The 40L version also has an included shoulder strap that you can attach to the side of the bag via the O-rings. This is a nice-to-have, but the bag really isn’t meant to be carried as a duffel or messenger bag. When packed to full capacity, the bag is simply too big to handle. The O-rings are also situated on diagonally opposite sides of the bag, causing it to swing a little bit as it hits your body when you’re on the move.
There are also two grab handles, one on the top and another on the side. Both are thick and padded and sturdy enough to pull the bag from the overhead bin or the luggage belt.
The main compartment is a clamshell opening making it easy to pack and fill up all the capacity. There are two compression straps inside that keep items from moving around. On the lid is a mesh zippered pocket for organization. However, there are no other inside pockets. The bag is definitely very roomy and you won’t necessarily need packing cubes, but using some or smaller pouches will get things organized. These are zipped by two big size 10 zippers that can be secured with your own padlock.
The second compartment has a laptop sleeve that can fit up to 15 inches. It has another zippered pocket that can fit a tablet and a bit more space for some other items like laptop accessories or travel documents.
The third compartment is more like a pocket on the very front of the bag. It’s called a slash pocket and lined so as not to scratch eyewear or other delicate items.
In front are two slip pockets that can fit a water bottle or some snacks.
While this is all great, the pockets and smaller compartments become slightly unusable when the bag is packed to its full capacity. While this characteristic is not necessarily unusual, there is a serious lack of pockets and storage options given the size of the bag. It would have been great to have more places to quickly drop in mobile phones or passports or boarding passes. You might need another bag to store all your necessities unless you don’t mind putting your bag down and opening up the compartments every time you need to pull something out.
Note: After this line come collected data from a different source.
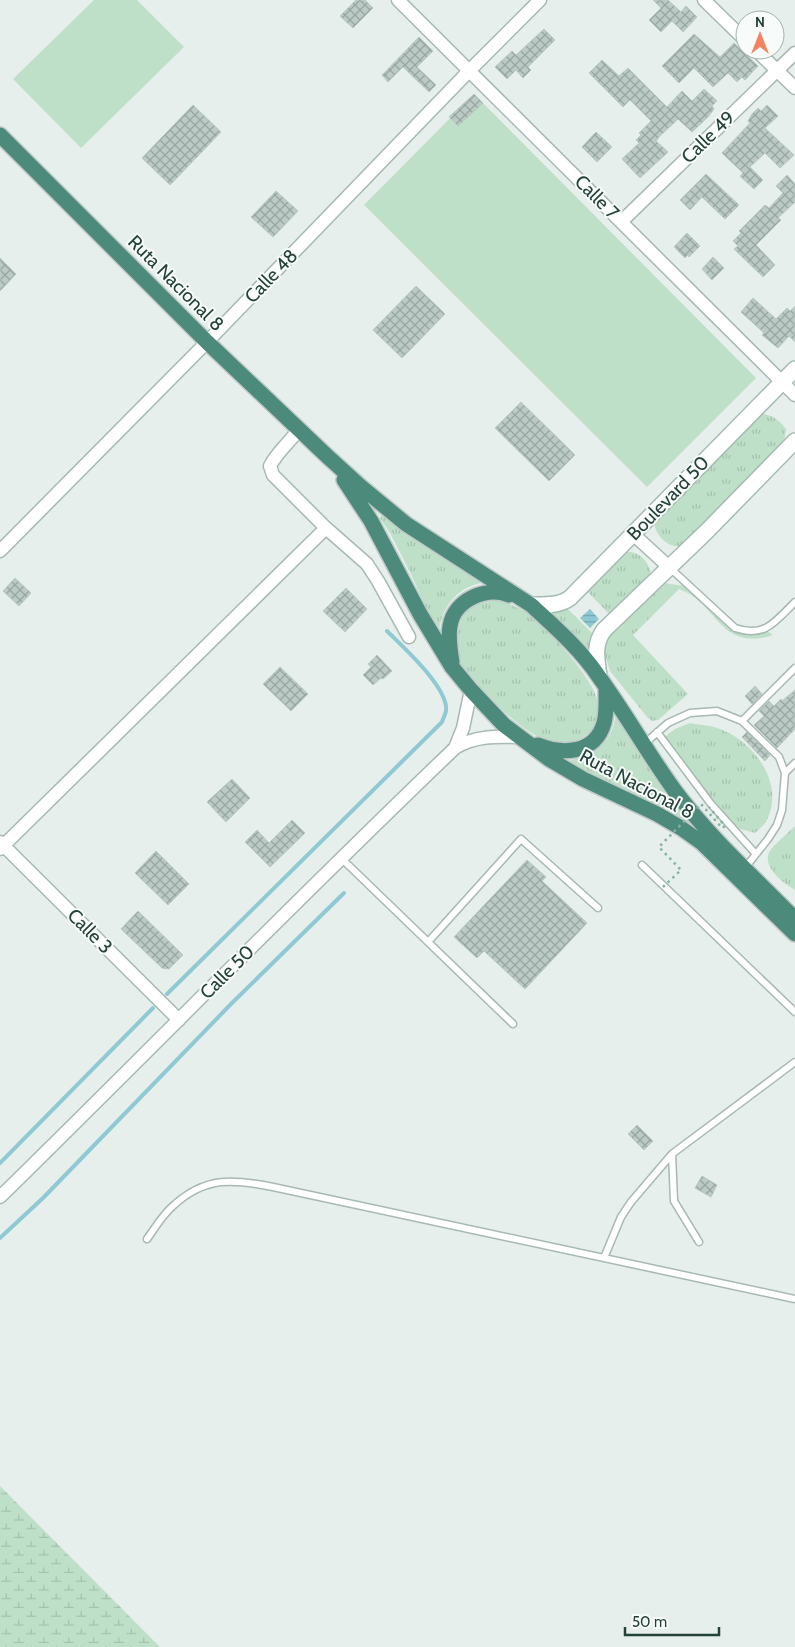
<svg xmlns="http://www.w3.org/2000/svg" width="795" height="1647" viewBox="0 0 795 1647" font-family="Cabin,sans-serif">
<defs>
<pattern id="grass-tufts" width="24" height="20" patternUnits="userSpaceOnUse" patternTransform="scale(1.25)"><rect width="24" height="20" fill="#bfe0c8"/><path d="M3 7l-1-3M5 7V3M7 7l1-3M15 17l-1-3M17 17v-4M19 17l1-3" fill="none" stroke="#a4c1ad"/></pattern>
<pattern id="wetland-marsh" width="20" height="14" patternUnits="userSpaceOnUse" patternTransform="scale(1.25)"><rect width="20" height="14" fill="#bfe0c8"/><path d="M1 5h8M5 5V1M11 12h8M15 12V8" fill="none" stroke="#a4c1ad"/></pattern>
<pattern id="water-rules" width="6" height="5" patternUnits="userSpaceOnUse" patternTransform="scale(1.25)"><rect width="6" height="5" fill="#8ec9d4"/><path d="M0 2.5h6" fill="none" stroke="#74a5ad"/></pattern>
<pattern id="building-cross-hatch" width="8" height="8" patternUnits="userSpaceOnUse" patternTransform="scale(1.25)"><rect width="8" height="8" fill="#bbcac4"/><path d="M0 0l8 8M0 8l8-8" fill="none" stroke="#98a6a0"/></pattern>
</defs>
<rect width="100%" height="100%" fill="#e6efeb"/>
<path fill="url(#grass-tufts)" d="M764,414C774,416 780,421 786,429L784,441L685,545C670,551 655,536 654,522L759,415Z
M384,514L488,582C461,584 442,604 439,631L432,621L411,574L390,533L380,518Z
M622,552C637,550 647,558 651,573L648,579L611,616L585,589Z
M663,583L685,586L736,630L749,632L767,631L773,635C720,653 717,602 679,589L633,635L688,694L658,720L652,721L647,717L610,671L603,648L606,637Z
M496,600C506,602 515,606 524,611C545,625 595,679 598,703C599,712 596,721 594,729C587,734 579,741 571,743C542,751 503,711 485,693C476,683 463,673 459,661C456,653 457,642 458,634C461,610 472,602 496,600Z
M566,607L594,635L590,655L546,609Z
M617,711L691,819L688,823L642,798L577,769L567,761C583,758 602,750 610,734C614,728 615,718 617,711Z
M690,723C699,725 711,725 720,729C755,742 786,785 766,822C763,826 758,830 755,833L737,828L662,739L675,729Z
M795,826V890C783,883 759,865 771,849C778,841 787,834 795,826Z"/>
<path fill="url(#wetland-marsh)" d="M0,1486L160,1647H0Z"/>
<path fill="#bfe0c8" d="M94,0H137L184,47L81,148L13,79Z
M474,94L756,378L647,487L364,205Z"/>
<path fill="url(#water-rules)" d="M590,609L599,619L590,628L580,618Z"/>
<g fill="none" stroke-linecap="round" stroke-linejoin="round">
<path stroke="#8ec9d4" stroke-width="4" d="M167,994L442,722C443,719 445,715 446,711C449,688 403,647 387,631
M0,1163L153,1008
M0,1238L43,1198L231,1004L344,893"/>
</g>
<path fill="url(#building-cross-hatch)" stroke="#b8c9c2" d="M356,0H365L373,8L353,28L340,16Z
M653,0H668L681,12L686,6L697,17L683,32L672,21L661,32L649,20L661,8Z
M544,29L555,40L528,67L531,70L523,78L516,70L507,79L495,67L512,51L516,55Z
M694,34L720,57L734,43L758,66L745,80L742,77L737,82L728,73L713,87L694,68L679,83L662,66Z
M419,37L433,51L417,67L436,85L429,92L403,67L388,82L382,75Z
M602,60L619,76L628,68L667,107L682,91L692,101L704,89L717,101L712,106L714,109L708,117L692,132L678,119L659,137L656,141L668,152L640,178L622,159L639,143L636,140L641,135L639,133L651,121L630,100L623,107L589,73Z
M474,94L483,103L458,126L449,117Z
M193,105L221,132L170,185L142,158Z
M767,105L778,116L765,128L794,155L780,168L765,153L750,167L763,180L754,189L740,176L743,173L722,153L750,123L748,121L752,114L758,108L761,111Z
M596,132L612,147L597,162L582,147Z
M706,174L739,205L725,219L702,197L690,210L680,200Z
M787,175L795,184V202L778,218L781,220L756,245L775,265L763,277L734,249L738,246L733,241L741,233L739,231L765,205L769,208L783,193L776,186Z
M276,191L298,211L273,237L251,217Z
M687,233L700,246L689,257L688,255L685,258L674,247Z
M713,257L724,268L712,280L702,269Z
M0,258L16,274L0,291Z
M416,286L445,314L402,358L373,330Z
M753,298L776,319L787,308L790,311L795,306V342L789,336L778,348L762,335L764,333L741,312Z
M521,402L575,455L549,481L495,428Z
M15,578L31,593L19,606L3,591Z
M346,588L367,609L345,632L323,611Z
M377,655L392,671L383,679L381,678L373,685L363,675L371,667L368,664Z
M280,667L308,694L291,711L263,684Z
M755,686L762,694L752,704L745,696Z
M795,690V729L777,748L754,725L764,716L759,711L769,701L774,706L781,699L782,701Z
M747,732L770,755L765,761L742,737Z
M232,779L250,798L226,822L207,802Z
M292,820L305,833L270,867L245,842L257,830L269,843Z
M156,851L189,884L168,905L135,873Z
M527,860L546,877L542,881L587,923L525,989L484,951L477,958L454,937Z
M138,911L183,955L169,969L162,968L121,929Z
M637,1125L653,1141L644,1150L628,1134Z
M702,1176L717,1185L711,1197L695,1188Z"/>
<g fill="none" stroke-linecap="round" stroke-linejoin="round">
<g stroke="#a8b8b2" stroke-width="9">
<path id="service" d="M670,568L735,628C765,638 775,622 795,602
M742,721L795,668
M657,732L711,804L755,853
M644,744L668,723L690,713L717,711L742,721L779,757L785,773L782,810L777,825L768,839L745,868
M785,773L795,763
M341,858L428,942L521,839L598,908
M642,865L795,1012
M428,942L513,1024
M147,1239C155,1228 163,1214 174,1205C206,1176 234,1179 273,1187L795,1299
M699,1242L674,1201L672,1154L795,1062
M604,1258L621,1217L631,1202L672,1154"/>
</g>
<g stroke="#a8b8b2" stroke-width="15">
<path id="minor" d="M398,0L795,395
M704,0L745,40
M756,50L795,88
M622,221L795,53
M299,429C290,442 277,452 270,466L273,475L326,528L367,564L378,581L409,637
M633,534L669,567
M0,551L207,342L469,71L540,0
M455,748L463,728L471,690
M0,842L179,1020
M0,849L326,528
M0,1197C152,1048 301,895 455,748C474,736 497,736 519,737"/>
</g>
<g stroke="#a4bbb3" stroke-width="18">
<path id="secondary" d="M531,605C544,605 559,606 570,598L795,369
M599,676C597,660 593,645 604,630L706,532L795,441"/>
</g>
<g stroke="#c2cac8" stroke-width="18">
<path id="trunk" d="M0,135L207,342L327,456L360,486L406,524L531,605C555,627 581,650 599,677C626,714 648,754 675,791C710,838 754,877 795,919
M344,480L371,521L420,614L452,667L471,690L504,725L549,759L583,779L657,814L681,828L702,843L795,934
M452,662C450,650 448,638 450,626C454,600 486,586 509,595
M538,745C563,755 595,754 604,723C607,712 606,699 606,688"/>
</g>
<use href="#service" stroke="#fff" stroke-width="6"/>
<use href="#minor" stroke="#fff" stroke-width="12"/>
<use href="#secondary" stroke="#fff" stroke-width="15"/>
<use href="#trunk" stroke="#4c8a7c" stroke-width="15"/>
<path stroke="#86b3a5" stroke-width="2.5" stroke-dasharray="2.5 4" stroke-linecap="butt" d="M663,887L681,870L659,847L701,804L722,828L725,826L709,807"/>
</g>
<g text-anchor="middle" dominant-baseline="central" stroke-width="4" stroke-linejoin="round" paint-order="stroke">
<g font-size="19" fill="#24423a" stroke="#f7fbf9">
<text transform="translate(708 137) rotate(-44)">Calle 49</text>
<text transform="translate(597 197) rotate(45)">Calle 7</text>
<text transform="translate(271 276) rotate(-46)">Calle 48</text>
<text transform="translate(176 283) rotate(45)">Ruta Nacional 8</text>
<text transform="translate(668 498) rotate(-46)">Boulevard 50</text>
<text transform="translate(637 784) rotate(28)">Ruta Nacional 8</text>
<text transform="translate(90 931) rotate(45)">Calle 3</text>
<text transform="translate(227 972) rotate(-45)">Calle 50</text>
</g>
</g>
<g transform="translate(760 35)"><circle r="24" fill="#f7fbf9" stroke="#a3b1ad"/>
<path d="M0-4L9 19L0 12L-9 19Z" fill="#f4845f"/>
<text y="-8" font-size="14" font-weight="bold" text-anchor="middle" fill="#24423a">N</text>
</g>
<path d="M625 1627v8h94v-8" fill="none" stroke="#24423a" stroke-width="2.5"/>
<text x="632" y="1627" font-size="15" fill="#24423a" stroke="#f7fbf9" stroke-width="4" paint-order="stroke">50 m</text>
</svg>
The whole bag can be secured with two compression straps in the front to keep everything nice and compact. It straps over the two outer pockets and over the zippers. This helps secure your water bottle and makes it harder to access the zippers for would-be pickpockets.
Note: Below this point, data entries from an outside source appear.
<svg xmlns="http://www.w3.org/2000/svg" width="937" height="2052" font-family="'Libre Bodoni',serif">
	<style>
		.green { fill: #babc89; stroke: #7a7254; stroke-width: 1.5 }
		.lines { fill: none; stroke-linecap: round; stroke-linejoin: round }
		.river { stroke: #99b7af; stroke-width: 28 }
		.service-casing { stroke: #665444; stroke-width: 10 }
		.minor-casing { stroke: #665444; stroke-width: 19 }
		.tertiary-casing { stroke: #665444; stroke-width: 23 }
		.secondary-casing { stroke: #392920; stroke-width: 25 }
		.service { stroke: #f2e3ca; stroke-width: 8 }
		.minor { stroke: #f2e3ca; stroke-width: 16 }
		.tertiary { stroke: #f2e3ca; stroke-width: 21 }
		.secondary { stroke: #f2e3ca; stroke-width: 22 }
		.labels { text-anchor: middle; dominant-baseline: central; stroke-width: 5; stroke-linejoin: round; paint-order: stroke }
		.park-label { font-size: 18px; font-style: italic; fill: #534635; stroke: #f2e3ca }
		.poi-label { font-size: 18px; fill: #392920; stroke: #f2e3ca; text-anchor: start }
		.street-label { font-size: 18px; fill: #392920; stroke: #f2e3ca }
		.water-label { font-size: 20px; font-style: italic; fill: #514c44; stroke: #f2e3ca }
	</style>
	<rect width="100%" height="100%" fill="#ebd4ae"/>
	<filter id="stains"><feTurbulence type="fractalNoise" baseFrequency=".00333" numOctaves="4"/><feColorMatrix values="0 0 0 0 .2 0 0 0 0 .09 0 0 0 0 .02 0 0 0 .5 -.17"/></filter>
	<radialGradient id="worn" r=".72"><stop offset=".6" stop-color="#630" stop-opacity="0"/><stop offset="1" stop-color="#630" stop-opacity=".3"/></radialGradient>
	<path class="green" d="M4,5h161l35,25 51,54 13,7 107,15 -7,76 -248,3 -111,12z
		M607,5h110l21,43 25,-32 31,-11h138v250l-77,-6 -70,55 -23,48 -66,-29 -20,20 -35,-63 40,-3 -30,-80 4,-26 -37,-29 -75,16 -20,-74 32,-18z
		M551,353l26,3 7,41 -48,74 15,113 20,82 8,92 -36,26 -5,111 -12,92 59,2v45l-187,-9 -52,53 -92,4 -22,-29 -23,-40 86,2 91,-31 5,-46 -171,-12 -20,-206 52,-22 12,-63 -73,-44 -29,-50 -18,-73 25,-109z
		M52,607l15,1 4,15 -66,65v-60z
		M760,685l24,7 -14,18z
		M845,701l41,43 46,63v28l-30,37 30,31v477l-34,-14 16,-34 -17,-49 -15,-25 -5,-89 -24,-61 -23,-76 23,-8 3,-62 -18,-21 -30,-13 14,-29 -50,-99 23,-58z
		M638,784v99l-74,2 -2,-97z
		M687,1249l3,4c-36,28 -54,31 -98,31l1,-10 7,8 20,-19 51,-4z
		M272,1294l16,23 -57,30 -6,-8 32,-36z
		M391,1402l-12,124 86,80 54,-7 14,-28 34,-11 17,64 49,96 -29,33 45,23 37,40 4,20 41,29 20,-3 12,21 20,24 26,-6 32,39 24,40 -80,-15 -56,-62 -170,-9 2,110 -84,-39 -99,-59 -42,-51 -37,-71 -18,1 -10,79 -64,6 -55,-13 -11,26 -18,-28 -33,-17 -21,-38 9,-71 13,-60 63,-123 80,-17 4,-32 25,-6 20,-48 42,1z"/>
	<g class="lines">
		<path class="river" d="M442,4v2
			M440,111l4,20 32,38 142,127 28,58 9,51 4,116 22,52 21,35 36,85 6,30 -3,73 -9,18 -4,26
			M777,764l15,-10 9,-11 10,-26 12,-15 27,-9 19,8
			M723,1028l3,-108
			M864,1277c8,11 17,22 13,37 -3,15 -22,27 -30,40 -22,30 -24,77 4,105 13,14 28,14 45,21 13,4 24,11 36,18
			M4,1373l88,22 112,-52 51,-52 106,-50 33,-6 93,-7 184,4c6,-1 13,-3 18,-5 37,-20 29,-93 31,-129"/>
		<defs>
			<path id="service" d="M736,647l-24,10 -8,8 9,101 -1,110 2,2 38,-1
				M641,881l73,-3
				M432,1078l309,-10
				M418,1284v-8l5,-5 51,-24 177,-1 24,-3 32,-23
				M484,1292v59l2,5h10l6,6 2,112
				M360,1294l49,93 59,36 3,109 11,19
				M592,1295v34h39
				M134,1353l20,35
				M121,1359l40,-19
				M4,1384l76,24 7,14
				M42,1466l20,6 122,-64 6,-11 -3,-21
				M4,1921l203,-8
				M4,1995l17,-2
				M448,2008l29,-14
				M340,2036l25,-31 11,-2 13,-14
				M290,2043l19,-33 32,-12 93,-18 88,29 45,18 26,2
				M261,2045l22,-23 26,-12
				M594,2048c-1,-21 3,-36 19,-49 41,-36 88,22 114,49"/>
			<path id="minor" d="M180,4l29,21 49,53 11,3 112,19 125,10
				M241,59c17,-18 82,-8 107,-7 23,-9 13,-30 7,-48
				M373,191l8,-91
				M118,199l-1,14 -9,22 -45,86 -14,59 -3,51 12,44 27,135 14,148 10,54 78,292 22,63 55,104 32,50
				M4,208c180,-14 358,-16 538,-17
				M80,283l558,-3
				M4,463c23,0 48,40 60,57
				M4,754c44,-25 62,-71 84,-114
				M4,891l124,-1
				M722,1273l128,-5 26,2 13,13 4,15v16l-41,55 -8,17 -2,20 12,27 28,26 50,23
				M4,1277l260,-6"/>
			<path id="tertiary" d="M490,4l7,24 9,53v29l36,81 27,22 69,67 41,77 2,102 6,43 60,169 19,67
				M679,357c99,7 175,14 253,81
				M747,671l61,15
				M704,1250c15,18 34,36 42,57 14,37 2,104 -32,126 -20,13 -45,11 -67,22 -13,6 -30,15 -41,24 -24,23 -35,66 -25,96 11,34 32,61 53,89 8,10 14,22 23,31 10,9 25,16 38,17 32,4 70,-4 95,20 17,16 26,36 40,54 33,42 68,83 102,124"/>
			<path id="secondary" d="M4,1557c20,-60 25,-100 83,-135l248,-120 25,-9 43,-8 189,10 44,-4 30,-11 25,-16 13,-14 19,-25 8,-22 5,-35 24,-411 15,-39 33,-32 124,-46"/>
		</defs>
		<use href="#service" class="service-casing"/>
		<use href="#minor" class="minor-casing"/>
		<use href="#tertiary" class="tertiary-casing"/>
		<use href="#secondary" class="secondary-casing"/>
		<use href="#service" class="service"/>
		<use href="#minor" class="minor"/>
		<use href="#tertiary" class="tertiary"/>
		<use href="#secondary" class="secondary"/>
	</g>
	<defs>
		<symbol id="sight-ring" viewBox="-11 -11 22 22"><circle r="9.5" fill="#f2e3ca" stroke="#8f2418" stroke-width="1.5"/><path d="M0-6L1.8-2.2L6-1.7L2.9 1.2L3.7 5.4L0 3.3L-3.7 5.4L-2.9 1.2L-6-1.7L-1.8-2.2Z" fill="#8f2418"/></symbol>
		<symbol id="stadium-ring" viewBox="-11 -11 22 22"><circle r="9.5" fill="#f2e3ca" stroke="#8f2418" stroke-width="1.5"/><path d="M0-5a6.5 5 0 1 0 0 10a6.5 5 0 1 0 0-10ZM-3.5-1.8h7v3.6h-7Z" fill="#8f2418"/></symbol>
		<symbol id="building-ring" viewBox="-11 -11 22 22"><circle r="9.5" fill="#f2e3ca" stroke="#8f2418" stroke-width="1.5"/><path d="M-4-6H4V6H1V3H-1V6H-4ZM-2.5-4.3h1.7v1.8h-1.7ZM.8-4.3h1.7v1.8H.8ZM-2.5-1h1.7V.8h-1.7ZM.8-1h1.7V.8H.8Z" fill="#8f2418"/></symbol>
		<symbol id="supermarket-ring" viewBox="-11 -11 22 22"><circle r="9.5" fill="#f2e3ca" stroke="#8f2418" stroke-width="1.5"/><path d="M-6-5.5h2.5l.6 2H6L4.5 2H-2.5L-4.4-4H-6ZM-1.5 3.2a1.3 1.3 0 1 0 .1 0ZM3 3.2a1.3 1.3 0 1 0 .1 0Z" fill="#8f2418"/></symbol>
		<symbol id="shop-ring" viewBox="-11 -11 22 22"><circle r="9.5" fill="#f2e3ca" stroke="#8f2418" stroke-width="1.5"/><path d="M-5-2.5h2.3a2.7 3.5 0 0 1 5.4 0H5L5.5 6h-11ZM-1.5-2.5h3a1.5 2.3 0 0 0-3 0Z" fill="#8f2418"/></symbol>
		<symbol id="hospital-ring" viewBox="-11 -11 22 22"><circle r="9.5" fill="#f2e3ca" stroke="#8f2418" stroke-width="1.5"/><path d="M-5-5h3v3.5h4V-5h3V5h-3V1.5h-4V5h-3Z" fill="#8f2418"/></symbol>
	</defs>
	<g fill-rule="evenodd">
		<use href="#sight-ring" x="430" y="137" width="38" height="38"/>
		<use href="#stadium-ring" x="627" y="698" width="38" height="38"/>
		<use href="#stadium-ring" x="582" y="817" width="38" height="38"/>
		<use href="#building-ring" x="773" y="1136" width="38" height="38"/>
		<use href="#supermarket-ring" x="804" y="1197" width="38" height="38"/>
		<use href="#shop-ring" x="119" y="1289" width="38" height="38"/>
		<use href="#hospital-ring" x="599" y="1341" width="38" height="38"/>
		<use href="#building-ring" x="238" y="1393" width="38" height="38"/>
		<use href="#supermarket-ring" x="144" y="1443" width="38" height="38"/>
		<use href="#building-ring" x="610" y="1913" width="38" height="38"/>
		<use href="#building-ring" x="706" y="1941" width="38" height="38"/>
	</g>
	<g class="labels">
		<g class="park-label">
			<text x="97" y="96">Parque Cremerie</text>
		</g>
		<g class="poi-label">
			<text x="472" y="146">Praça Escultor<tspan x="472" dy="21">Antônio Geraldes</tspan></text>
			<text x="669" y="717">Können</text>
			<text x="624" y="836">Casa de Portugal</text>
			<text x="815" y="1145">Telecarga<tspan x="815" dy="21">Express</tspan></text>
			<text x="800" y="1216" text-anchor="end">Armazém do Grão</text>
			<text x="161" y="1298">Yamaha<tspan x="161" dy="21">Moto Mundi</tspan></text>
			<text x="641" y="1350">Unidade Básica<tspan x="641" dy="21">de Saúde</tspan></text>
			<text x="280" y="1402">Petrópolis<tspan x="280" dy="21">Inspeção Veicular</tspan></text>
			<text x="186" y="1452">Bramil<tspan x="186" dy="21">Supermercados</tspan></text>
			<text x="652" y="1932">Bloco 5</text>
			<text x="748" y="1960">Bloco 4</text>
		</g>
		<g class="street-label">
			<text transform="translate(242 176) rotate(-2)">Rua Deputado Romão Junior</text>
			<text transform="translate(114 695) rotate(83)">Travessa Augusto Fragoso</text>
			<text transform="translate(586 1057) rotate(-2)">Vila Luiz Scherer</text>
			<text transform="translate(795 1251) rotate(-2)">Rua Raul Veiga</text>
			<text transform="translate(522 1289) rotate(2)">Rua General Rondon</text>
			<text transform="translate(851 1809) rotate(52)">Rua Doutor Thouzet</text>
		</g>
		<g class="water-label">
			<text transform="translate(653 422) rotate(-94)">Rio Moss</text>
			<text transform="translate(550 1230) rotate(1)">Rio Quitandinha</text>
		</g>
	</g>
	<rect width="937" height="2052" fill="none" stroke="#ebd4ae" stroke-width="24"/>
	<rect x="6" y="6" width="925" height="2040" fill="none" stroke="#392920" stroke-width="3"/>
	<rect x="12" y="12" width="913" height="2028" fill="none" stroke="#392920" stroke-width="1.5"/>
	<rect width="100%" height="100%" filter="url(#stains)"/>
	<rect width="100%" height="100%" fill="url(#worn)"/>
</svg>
Here’s a great video by Osprey to show the Farpoint and the Fairview in action.
While women shouldn’t start going for “women’s” items all the time, the Fairview definitely delivers on its fit-for-women promise. If you already have the Farpoint, then the bag will function just as well as the Fairview. However, if you’re a female traveler or looking for something to give to a female traveler, the Fairview is a must-buy. The small changes in the fit, padding, and structure of the Fairview make all the difference for female travelers and those with smaller builds who will be carrying this on their backs through long travels.
Credit must be given to Osprey in terms of color choices. The Fairview comes in Rainforest Green and Misty Grey – very manageable colors that won’t easily get dirty. It’s a refreshing departure from the usual pinks and purples of women’s bags, and colors that don’t stick out too much in a crowd of travelers.
Both the Farpoint and the Fairview are not the sleekest or most fashionable bags out there, but they are definitely some of the best travel bags you can have. If you’re in the market for one bag to get you through countless destinations, then the Osprey Farpoint and Fairview should be the bag for you.